Task to carry out
Reproduce verbatim the lines of the entries below, starting with the line that contains "family: Rosaceae" and continuing through the final line of the entries, both ends included.

(Stored records)
=-=-=-=-=

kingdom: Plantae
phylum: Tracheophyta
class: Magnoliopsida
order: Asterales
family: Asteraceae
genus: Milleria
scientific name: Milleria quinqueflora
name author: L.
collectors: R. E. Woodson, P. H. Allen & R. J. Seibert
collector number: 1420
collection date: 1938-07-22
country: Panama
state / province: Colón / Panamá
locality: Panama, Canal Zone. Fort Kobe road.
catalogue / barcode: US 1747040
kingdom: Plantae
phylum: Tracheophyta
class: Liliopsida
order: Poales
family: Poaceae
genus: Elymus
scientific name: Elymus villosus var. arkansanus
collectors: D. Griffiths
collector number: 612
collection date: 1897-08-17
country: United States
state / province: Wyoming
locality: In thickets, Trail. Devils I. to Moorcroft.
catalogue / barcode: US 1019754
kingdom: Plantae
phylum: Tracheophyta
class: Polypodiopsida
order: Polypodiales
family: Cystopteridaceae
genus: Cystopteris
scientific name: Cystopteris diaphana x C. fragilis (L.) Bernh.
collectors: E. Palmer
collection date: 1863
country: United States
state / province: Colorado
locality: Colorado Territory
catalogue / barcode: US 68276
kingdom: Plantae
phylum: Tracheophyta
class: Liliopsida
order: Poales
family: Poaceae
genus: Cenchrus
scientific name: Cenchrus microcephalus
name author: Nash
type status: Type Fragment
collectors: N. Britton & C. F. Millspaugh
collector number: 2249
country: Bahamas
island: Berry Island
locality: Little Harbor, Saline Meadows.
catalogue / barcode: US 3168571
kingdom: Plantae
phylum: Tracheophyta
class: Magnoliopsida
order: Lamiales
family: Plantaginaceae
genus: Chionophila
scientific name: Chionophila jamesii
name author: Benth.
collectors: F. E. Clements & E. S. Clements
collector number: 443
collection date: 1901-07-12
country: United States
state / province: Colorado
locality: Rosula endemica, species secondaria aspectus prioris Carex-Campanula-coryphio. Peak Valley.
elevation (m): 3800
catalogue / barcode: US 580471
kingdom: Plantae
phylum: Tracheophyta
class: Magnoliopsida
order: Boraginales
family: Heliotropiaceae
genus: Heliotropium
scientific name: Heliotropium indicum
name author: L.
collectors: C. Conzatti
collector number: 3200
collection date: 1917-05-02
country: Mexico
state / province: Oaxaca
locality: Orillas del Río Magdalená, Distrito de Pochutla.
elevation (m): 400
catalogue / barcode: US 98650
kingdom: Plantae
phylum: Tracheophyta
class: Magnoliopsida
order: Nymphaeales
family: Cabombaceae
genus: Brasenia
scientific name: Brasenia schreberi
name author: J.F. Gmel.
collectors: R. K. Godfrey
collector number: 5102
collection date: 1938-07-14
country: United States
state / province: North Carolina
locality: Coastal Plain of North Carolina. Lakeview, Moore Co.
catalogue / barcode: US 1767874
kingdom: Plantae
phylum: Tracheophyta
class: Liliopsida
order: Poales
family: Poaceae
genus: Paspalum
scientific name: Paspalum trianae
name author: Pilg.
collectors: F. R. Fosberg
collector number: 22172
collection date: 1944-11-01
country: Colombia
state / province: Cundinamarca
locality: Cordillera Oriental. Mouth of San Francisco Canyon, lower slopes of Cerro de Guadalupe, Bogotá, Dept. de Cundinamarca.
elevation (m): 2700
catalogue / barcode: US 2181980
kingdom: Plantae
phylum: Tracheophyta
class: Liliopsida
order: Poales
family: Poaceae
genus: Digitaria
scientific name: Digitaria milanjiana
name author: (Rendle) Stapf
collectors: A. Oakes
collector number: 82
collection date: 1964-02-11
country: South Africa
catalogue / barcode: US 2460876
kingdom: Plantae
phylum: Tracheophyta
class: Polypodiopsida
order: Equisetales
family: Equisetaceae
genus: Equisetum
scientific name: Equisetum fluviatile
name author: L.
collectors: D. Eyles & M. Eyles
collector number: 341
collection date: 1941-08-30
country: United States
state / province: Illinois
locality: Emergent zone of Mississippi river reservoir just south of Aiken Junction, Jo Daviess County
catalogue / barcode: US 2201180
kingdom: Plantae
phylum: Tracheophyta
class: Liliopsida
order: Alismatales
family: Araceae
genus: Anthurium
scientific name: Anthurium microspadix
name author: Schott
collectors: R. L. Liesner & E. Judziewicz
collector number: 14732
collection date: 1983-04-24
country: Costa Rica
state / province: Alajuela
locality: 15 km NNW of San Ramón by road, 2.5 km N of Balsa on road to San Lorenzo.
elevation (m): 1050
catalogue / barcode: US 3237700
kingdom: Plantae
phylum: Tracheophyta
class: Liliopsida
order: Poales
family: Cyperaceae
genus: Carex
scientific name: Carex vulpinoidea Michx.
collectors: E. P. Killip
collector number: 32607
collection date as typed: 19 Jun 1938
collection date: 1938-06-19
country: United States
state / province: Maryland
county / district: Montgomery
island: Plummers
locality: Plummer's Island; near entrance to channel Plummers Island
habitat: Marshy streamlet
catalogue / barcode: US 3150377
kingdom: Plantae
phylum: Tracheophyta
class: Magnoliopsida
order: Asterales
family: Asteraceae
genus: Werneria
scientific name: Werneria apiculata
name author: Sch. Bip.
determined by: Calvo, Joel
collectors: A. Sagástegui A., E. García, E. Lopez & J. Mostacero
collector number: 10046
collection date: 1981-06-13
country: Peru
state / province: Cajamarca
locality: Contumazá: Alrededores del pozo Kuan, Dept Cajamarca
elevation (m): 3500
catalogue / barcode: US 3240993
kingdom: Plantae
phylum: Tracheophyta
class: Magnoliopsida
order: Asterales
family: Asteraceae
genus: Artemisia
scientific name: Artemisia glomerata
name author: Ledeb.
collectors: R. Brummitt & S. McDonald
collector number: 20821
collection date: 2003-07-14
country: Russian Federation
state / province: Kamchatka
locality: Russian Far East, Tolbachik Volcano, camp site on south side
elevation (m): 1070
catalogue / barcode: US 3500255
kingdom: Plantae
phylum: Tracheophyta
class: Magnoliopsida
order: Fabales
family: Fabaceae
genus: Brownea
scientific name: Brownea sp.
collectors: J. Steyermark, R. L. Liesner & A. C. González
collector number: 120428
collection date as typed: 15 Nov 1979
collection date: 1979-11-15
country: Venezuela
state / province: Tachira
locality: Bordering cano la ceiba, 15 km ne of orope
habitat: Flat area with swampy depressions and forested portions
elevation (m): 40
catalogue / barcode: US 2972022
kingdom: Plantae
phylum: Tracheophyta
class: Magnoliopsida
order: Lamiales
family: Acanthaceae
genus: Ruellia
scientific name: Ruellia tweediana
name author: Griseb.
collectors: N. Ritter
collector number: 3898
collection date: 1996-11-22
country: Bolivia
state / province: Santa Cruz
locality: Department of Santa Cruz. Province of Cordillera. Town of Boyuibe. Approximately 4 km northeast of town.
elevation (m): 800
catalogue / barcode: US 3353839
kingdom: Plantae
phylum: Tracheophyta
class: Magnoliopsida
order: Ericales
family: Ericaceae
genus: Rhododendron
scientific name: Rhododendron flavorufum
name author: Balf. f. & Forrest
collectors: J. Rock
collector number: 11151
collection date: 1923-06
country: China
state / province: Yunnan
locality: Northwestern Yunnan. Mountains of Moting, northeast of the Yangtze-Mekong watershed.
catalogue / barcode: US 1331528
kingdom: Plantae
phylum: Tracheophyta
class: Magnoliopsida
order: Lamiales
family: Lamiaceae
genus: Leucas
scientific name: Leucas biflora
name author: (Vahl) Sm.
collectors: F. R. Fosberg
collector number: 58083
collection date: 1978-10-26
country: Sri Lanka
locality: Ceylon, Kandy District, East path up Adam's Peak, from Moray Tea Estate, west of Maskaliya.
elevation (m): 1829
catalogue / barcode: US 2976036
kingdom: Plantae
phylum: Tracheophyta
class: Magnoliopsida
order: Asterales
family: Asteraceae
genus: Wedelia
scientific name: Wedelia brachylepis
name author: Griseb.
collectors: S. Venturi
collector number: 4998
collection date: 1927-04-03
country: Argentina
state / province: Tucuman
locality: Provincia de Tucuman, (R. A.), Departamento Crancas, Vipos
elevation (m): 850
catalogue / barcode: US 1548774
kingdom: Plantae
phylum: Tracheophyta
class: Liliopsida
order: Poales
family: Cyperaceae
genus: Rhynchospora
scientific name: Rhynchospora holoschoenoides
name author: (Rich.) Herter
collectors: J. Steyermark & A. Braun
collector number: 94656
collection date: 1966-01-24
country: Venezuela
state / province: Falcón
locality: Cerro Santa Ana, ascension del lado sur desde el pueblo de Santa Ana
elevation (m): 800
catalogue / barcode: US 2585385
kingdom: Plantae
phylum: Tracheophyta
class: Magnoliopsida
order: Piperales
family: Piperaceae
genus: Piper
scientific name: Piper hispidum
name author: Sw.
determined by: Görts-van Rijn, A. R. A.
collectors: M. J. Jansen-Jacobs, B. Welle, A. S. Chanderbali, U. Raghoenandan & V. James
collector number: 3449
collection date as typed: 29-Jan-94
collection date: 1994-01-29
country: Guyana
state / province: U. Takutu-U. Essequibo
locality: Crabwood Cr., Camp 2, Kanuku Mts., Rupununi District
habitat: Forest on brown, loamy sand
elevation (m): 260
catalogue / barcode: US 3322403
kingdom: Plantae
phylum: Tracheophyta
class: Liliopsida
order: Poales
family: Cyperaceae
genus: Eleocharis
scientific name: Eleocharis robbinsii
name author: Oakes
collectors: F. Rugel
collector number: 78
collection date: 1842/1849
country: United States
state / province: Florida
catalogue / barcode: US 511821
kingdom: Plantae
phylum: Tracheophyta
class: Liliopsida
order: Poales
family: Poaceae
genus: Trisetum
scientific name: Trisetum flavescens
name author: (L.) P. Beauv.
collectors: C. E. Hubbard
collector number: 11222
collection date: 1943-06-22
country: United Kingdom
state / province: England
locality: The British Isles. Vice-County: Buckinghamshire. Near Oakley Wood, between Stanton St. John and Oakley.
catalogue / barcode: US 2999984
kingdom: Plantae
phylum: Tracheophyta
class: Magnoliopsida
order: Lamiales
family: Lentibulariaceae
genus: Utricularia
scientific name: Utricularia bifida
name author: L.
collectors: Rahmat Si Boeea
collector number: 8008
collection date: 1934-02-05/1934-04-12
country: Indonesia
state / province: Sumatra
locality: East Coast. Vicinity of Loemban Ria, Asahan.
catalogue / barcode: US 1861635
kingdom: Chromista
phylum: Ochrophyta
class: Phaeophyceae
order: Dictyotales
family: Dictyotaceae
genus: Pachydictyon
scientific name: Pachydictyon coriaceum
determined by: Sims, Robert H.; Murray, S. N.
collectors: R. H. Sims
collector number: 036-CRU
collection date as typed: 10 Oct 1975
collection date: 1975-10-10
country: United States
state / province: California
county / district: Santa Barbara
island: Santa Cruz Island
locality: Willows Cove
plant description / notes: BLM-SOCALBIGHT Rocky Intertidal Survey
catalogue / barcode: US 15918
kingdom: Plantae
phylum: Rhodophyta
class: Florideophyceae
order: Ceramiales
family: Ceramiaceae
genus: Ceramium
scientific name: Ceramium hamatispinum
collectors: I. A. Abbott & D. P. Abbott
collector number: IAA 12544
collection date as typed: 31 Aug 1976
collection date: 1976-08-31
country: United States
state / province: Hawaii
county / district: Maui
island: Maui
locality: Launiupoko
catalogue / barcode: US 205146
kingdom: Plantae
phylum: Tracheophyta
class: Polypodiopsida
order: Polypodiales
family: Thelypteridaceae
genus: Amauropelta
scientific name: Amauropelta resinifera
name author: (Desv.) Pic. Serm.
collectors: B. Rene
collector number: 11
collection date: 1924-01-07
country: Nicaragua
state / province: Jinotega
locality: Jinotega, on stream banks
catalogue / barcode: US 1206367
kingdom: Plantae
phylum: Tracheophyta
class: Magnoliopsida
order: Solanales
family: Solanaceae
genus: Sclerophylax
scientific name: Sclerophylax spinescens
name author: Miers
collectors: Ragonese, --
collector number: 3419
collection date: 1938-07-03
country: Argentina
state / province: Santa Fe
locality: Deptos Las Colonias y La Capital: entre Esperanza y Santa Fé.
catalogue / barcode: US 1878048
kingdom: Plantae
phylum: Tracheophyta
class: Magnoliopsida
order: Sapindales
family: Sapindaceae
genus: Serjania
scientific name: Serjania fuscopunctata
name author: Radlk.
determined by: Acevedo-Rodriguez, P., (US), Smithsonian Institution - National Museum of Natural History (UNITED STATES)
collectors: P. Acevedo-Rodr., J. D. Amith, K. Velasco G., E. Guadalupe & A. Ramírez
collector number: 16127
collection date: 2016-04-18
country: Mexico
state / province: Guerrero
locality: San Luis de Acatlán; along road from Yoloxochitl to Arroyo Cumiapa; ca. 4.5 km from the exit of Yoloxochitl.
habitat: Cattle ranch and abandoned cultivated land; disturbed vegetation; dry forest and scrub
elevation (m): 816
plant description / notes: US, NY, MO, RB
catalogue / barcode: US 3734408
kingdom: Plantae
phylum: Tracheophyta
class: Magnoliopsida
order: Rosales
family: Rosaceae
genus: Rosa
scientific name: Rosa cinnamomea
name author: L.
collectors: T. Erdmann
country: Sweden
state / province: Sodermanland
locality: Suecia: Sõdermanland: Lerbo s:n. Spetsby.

=-=-=-=-=

Output below
family: Rosaceae
genus: Rosa
scientific name: Rosa cinnamomea
name author: L.
collectors: T. Erdmann
country: Sweden
state / province: Sodermanland
locality: Suecia: Sõdermanland: Lerbo s:n. Spetsby.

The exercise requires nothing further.